[Dataset entries]
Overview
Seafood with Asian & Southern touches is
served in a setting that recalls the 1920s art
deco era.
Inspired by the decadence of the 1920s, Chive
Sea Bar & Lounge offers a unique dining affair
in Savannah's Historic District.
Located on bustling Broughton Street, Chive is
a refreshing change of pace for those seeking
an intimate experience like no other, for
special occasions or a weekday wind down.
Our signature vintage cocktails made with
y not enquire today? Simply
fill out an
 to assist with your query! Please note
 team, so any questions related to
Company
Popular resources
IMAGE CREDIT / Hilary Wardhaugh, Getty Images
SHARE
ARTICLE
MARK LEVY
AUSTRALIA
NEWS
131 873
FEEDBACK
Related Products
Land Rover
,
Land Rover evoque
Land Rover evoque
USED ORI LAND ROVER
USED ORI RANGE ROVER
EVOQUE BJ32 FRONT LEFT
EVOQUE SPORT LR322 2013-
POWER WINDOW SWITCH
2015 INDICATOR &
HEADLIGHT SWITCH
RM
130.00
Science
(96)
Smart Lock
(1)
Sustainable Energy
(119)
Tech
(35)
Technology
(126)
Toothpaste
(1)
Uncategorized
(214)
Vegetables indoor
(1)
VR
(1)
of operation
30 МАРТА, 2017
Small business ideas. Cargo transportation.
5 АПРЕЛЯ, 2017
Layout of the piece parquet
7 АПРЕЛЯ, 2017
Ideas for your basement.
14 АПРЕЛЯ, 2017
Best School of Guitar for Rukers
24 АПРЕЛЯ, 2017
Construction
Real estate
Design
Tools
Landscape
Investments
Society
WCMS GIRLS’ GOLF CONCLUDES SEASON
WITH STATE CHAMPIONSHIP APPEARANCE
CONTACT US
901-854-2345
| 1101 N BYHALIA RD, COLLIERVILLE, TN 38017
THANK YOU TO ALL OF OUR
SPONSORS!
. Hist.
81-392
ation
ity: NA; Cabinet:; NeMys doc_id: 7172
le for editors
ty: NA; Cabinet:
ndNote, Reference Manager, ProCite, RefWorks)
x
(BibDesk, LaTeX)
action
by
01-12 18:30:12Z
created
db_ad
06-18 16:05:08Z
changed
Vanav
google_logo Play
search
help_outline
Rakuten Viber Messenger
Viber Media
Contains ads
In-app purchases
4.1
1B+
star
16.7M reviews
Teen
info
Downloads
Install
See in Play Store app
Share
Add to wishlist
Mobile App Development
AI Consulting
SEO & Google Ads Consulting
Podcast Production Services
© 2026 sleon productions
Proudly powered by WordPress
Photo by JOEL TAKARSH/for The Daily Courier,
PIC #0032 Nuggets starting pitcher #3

Assigned task:
Reproduce all of the lines above, substituting "Mouthwash" for "Toothpaste" and leaving everything else unchanged.

Output below:
Overview
Seafood with Asian & Southern touches is
served in a setting that recalls the 1920s art
deco era.
Inspired by the decadence of the 1920s, Chive
Sea Bar & Lounge offers a unique dining affair
in Savannah's Historic District.
Located on bustling Broughton Street, Chive is
a refreshing change of pace for those seeking
an intimate experience like no other, for
special occasions or a weekday wind down.
Our signature vintage cocktails made with
y not enquire today? Simply
fill out an
 to assist with your query! Please note
 team, so any questions related to
Company
Popular resources
IMAGE CREDIT / Hilary Wardhaugh, Getty Images
SHARE
ARTICLE
MARK LEVY
AUSTRALIA
NEWS
131 873
FEEDBACK
Related Products
Land Rover
,
Land Rover evoque
Land Rover evoque
USED ORI LAND ROVER
USED ORI RANGE ROVER
EVOQUE BJ32 FRONT LEFT
EVOQUE SPORT LR322 2013-
POWER WINDOW SWITCH
2015 INDICATOR &
HEADLIGHT SWITCH
RM
130.00
Science
(96)
Smart Lock
(1)
Sustainable Energy
(119)
Tech
(35)
Technology
(126)
Mouthwash
(1)
Uncategorized
(214)
Vegetables indoor
(1)
VR
(1)
of operation
30 МАРТА, 2017
Small business ideas. Cargo transportation.
5 АПРЕЛЯ, 2017
Layout of the piece parquet
7 АПРЕЛЯ, 2017
Ideas for your basement.
14 АПРЕЛЯ, 2017
Best School of Guitar for Rukers
24 АПРЕЛЯ, 2017
Construction
Real estate
Design
Tools
Landscape
Investments
Society
WCMS GIRLS’ GOLF CONCLUDES SEASON
WITH STATE CHAMPIONSHIP APPEARANCE
CONTACT US
901-854-2345
| 1101 N BYHALIA RD, COLLIERVILLE, TN 38017
THANK YOU TO ALL OF OUR
SPONSORS!
. Hist.
81-392
ation
ity: NA; Cabinet:; NeMys doc_id: 7172
le for editors
ty: NA; Cabinet:
ndNote, Reference Manager, ProCite, RefWorks)
x
(BibDesk, LaTeX)
action
by
01-12 18:30:12Z
created
db_ad
06-18 16:05:08Z
changed
Vanav
google_logo Play
search
help_outline
Rakuten Viber Messenger
Viber Media
Contains ads
In-app purchases
4.1
1B+
star
16.7M reviews
Teen
info
Downloads
Install
See in Play Store app
Share
Add to wishlist
Mobile App Development
AI Consulting
SEO & Google Ads Consulting
Podcast Production Services
© 2026 sleon productions
Proudly powered by WordPress
Photo by JOEL TAKARSH/for The Daily Courier,
PIC #0032 Nuggets starting pitcher #3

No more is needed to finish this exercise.